START Data under study

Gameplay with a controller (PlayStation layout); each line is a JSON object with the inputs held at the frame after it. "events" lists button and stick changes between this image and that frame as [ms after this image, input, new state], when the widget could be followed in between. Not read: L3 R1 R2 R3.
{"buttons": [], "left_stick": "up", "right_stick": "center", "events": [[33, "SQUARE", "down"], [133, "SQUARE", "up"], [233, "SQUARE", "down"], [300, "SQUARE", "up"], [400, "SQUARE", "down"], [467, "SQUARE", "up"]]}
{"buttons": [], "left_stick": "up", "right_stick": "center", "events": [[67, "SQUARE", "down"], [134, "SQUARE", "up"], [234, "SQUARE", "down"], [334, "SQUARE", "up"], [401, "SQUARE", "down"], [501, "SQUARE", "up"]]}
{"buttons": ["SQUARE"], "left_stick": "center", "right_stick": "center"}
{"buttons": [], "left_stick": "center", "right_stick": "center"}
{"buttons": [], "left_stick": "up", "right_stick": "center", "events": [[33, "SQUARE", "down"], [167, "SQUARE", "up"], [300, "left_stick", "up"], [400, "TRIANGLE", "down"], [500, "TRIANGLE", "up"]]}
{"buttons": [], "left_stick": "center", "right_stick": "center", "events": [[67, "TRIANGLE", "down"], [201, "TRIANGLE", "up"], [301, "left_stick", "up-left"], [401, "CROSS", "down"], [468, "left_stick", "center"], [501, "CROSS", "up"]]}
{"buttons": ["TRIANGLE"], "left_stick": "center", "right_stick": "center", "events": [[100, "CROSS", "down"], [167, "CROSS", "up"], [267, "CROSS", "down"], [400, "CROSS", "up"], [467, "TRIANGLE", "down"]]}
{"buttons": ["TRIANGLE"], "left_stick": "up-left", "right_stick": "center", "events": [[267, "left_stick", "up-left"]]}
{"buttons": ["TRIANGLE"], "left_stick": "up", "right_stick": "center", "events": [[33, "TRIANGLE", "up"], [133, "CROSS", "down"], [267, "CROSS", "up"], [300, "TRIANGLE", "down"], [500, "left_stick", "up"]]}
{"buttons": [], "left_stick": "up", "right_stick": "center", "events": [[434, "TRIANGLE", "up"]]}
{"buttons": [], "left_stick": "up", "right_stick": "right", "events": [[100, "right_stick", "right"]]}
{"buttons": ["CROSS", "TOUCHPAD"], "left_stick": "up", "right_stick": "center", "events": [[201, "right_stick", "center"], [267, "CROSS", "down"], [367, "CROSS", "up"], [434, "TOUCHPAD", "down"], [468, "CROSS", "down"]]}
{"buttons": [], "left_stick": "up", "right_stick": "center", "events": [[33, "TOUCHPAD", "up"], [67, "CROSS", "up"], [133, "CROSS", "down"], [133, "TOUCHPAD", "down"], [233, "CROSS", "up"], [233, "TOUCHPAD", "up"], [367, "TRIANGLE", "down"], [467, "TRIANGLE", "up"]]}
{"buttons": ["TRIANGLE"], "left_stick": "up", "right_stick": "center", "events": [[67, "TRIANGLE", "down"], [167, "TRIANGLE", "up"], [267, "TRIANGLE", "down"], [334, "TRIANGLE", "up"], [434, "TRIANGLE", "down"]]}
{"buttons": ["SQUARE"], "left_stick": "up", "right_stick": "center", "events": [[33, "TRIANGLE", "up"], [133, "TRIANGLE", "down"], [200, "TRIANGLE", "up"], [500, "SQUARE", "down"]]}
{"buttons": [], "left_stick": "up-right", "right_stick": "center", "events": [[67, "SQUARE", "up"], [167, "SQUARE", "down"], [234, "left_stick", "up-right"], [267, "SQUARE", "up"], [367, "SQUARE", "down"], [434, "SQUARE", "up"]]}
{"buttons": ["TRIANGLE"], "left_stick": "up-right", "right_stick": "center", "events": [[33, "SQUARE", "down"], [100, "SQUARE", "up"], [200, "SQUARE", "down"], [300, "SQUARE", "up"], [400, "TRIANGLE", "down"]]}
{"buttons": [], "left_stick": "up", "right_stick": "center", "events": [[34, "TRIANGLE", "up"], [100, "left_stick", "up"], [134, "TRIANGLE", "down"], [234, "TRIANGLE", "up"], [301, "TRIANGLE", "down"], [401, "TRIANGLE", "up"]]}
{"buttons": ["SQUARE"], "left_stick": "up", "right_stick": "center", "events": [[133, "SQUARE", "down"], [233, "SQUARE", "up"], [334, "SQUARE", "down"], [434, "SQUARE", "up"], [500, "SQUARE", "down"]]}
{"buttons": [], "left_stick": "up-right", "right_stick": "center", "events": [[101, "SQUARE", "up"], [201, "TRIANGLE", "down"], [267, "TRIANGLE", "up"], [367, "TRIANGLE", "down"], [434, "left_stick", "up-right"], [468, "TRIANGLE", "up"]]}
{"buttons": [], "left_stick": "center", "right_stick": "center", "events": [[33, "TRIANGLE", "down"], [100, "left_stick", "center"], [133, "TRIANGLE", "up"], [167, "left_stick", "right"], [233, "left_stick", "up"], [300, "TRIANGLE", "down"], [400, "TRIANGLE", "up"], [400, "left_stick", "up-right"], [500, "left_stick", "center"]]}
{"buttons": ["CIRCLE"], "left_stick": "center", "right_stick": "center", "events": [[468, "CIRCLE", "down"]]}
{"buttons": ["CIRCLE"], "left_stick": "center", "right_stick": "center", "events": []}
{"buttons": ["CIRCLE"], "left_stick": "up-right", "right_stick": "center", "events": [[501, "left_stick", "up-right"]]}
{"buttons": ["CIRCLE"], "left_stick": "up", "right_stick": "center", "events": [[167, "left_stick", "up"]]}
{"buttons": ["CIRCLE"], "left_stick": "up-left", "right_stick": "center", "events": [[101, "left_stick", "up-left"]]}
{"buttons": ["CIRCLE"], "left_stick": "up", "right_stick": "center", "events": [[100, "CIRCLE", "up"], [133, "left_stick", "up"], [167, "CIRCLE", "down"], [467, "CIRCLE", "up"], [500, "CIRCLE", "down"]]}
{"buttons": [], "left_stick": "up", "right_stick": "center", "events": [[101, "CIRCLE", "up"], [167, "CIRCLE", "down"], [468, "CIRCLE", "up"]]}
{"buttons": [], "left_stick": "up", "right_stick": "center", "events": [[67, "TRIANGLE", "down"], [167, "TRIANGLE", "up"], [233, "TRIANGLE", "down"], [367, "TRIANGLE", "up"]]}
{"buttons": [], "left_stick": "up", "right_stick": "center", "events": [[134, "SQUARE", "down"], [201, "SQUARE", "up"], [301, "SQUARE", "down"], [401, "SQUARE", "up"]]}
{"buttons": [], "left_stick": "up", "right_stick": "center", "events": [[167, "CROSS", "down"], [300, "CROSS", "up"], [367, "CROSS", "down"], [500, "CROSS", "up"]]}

END Data under study

Work order. Word for word, restate the entries that appear above.

Solution to this task.
Gameplay with a controller (PlayStation layout); each line is a JSON object with the inputs held at the frame after it. "events" lists button and stick changes between this image and that frame as [ms after this image, input, new state], when the widget could be followed in between. Not read: L3 R1 R2 R3.
{"buttons": [], "left_stick": "up", "right_stick": "center", "events": [[33, "SQUARE", "down"], [133, "SQUARE", "up"], [233, "SQUARE", "down"], [300, "SQUARE", "up"], [400, "SQUARE", "down"], [467, "SQUARE", "up"]]}
{"buttons": [], "left_stick": "up", "right_stick": "center", "events": [[67, "SQUARE", "down"], [134, "SQUARE", "up"], [234, "SQUARE", "down"], [334, "SQUARE", "up"], [401, "SQUARE", "down"], [501, "SQUARE", "up"]]}
{"buttons": ["SQUARE"], "left_stick": "center", "right_stick": "center"}
{"buttons": [], "left_stick": "center", "right_stick": "center"}
{"buttons": [], "left_stick": "up", "right_stick": "center", "events": [[33, "SQUARE", "down"], [167, "SQUARE", "up"], [300, "left_stick", "up"], [400, "TRIANGLE", "down"], [500, "TRIANGLE", "up"]]}
{"buttons": [], "left_stick": "center", "right_stick": "center", "events": [[67, "TRIANGLE", "down"], [201, "TRIANGLE", "up"], [301, "left_stick", "up-left"], [401, "CROSS", "down"], [468, "left_stick", "center"], [501, "CROSS", "up"]]}
{"buttons": ["TRIANGLE"], "left_stick": "center", "right_stick": "center", "events": [[100, "CROSS", "down"], [167, "CROSS", "up"], [267, "CROSS", "down"], [400, "CROSS", "up"], [467, "TRIANGLE", "down"]]}
{"buttons": ["TRIANGLE"], "left_stick": "up-left", "right_stick": "center", "events": [[267, "left_stick", "up-left"]]}
{"buttons": ["TRIANGLE"], "left_stick": "up", "right_stick": "center", "events": [[33, "TRIANGLE", "up"], [133, "CROSS", "down"], [267, "CROSS", "up"], [300, "TRIANGLE", "down"], [500, "left_stick", "up"]]}
{"buttons": [], "left_stick": "up", "right_stick": "center", "events": [[434, "TRIANGLE", "up"]]}
{"buttons": [], "left_stick": "up", "right_stick": "right", "events": [[100, "right_stick", "right"]]}
{"buttons": ["CROSS", "TOUCHPAD"], "left_stick": "up", "right_stick": "center", "events": [[201, "right_stick", "center"], [267, "CROSS", "down"], [367, "CROSS", "up"], [434, "TOUCHPAD", "down"], [468, "CROSS", "down"]]}
{"buttons": [], "left_stick": "up", "right_stick": "center", "events": [[33, "TOUCHPAD", "up"], [67, "CROSS", "up"], [133, "CROSS", "down"], [133, "TOUCHPAD", "down"], [233, "CROSS", "up"], [233, "TOUCHPAD", "up"], [367, "TRIANGLE", "down"], [467, "TRIANGLE", "up"]]}
{"buttons": ["TRIANGLE"], "left_stick": "up", "right_stick": "center", "events": [[67, "TRIANGLE", "down"], [167, "TRIANGLE", "up"], [267, "TRIANGLE", "down"], [334, "TRIANGLE", "up"], [434, "TRIANGLE", "down"]]}
{"buttons": ["SQUARE"], "left_stick": "up", "right_stick": "center", "events": [[33, "TRIANGLE", "up"], [133, "TRIANGLE", "down"], [200, "TRIANGLE", "up"], [500, "SQUARE", "down"]]}
{"buttons": [], "left_stick": "up-right", "right_stick": "center", "events": [[67, "SQUARE", "up"], [167, "SQUARE", "down"], [234, "left_stick", "up-right"], [267, "SQUARE", "up"], [367, "SQUARE", "down"], [434, "SQUARE", "up"]]}
{"buttons": ["TRIANGLE"], "left_stick": "up-right", "right_stick": "center", "events": [[33, "SQUARE", "down"], [100, "SQUARE", "up"], [200, "SQUARE", "down"], [300, "SQUARE", "up"], [400, "TRIANGLE", "down"]]}
{"buttons": [], "left_stick": "up", "right_stick": "center", "events": [[34, "TRIANGLE", "up"], [100, "left_stick", "up"], [134, "TRIANGLE", "down"], [234, "TRIANGLE", "up"], [301, "TRIANGLE", "down"], [401, "TRIANGLE", "up"]]}
{"buttons": ["SQUARE"], "left_stick": "up", "right_stick": "center", "events": [[133, "SQUARE", "down"], [233, "SQUARE", "up"], [334, "SQUARE", "down"], [434, "SQUARE", "up"], [500, "SQUARE", "down"]]}
{"buttons": [], "left_stick": "up-right", "right_stick": "center", "events": [[101, "SQUARE", "up"], [201, "TRIANGLE", "down"], [267, "TRIANGLE", "up"], [367, "TRIANGLE", "down"], [434, "left_stick", "up-right"], [468, "TRIANGLE", "up"]]}
{"buttons": [], "left_stick": "center", "right_stick": "center", "events": [[33, "TRIANGLE", "down"], [100, "left_stick", "center"], [133, "TRIANGLE", "up"], [167, "left_stick", "right"], [233, "left_stick", "up"], [300, "TRIANGLE", "down"], [400, "TRIANGLE", "up"], [400, "left_stick", "up-right"], [500, "left_stick", "center"]]}
{"buttons": ["CIRCLE"], "left_stick": "center", "right_stick": "center", "events": [[468, "CIRCLE", "down"]]}
{"buttons": ["CIRCLE"], "left_stick": "center", "right_stick": "center", "events": []}
{"buttons": ["CIRCLE"], "left_stick": "up-right", "right_stick": "center", "events": [[501, "left_stick", "up-right"]]}
{"buttons": ["CIRCLE"], "left_stick": "up", "right_stick": "center", "events": [[167, "left_stick", "up"]]}
{"buttons": ["CIRCLE"], "left_stick": "up-left", "right_stick": "center", "events": [[101, "left_stick", "up-left"]]}
{"buttons": ["CIRCLE"], "left_stick": "up", "right_stick": "center", "events": [[100, "CIRCLE", "up"], [133, "left_stick", "up"], [167, "CIRCLE", "down"], [467, "CIRCLE", "up"], [500, "CIRCLE", "down"]]}
{"buttons": [], "left_stick": "up", "right_stick": "center", "events": [[101, "CIRCLE", "up"], [167, "CIRCLE", "down"], [468, "CIRCLE", "up"]]}
{"buttons": [], "left_stick": "up", "right_stick": "center", "events": [[67, "TRIANGLE", "down"], [167, "TRIANGLE", "up"], [233, "TRIANGLE", "down"], [367, "TRIANGLE", "up"]]}
{"buttons": [], "left_stick": "up", "right_stick": "center", "events": [[134, "SQUARE", "down"], [201, "SQUARE", "up"], [301, "SQUARE", "down"], [401, "SQUARE", "up"]]}
{"buttons": [], "left_stick": "up", "right_stick": "center", "events": [[167, "CROSS", "down"], [300, "CROSS", "up"], [367, "CROSS", "down"], [500, "CROSS", "up"]]}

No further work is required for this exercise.